Homilette for Thursday, September 13, 2007

Thursday, the Memorial of St. John Chrysostom

(Luke 6)

When is a victim not a victim? The answer is when the victim chooses to stand up and take control of the situation. “Victim” comes from the Latin word victima meaning a creature used in a sacrifice. Sacrificial objects are usually passive and helpless. They neither resist nor do they collaborate in the sacrifice. The gospel passage today recommends that Christians not act like victims when we are victimized. No, we are to take the initiative in an extraordinary way.

Jesus strings together a series of responses to injury under the rubric: love your enemies. Christians are to do good to those who hate us, to bless those who curse us, and to pray for those who mistreat us. We also turn the other cheek when someone strikes us, offer our shirt when they take our coat, and give to others without demanding repayment. Jesus also tells us why we want to treat our enemies so benignly. By our love for all, we show ourselves to be true children of God who will provide us an eternal reward.
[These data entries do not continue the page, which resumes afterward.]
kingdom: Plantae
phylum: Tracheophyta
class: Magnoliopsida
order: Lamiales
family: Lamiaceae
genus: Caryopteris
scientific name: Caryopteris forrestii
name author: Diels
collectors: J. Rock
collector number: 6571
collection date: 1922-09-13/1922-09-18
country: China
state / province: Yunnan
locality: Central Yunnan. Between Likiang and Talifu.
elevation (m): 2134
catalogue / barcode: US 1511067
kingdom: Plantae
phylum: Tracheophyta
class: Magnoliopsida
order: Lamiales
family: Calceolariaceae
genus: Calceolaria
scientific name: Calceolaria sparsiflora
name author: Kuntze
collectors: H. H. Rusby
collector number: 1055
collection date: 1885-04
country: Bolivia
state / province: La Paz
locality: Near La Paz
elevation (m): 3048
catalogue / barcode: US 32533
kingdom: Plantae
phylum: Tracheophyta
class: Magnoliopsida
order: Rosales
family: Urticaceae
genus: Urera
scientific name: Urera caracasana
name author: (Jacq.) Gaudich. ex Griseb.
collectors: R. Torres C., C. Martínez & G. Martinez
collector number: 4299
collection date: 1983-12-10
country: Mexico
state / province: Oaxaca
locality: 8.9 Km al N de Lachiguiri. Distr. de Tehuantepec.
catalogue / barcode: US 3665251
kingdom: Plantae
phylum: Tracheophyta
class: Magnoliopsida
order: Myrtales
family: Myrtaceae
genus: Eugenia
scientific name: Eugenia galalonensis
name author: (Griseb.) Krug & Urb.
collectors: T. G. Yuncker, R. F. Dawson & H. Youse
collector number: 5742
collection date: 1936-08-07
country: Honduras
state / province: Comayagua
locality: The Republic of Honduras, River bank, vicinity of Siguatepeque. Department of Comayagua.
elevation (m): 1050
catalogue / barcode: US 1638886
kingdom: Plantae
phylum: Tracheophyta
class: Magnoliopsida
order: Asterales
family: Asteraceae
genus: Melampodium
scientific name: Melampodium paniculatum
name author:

In the last few years a number of Catholic Christians in Rwanda have demonstrated that fulfilling Jesus’ mandate in this passage is possible. In the genocide of 1994 killers took the lives of half a million people. In 2001 an archbishop started a process of truth-telling, public confession and requests for forgiveness in the midst of a widespread study of Scripture. One man has forgiven eight people who confessed to taking part in the killing of sixty-five of his relatives!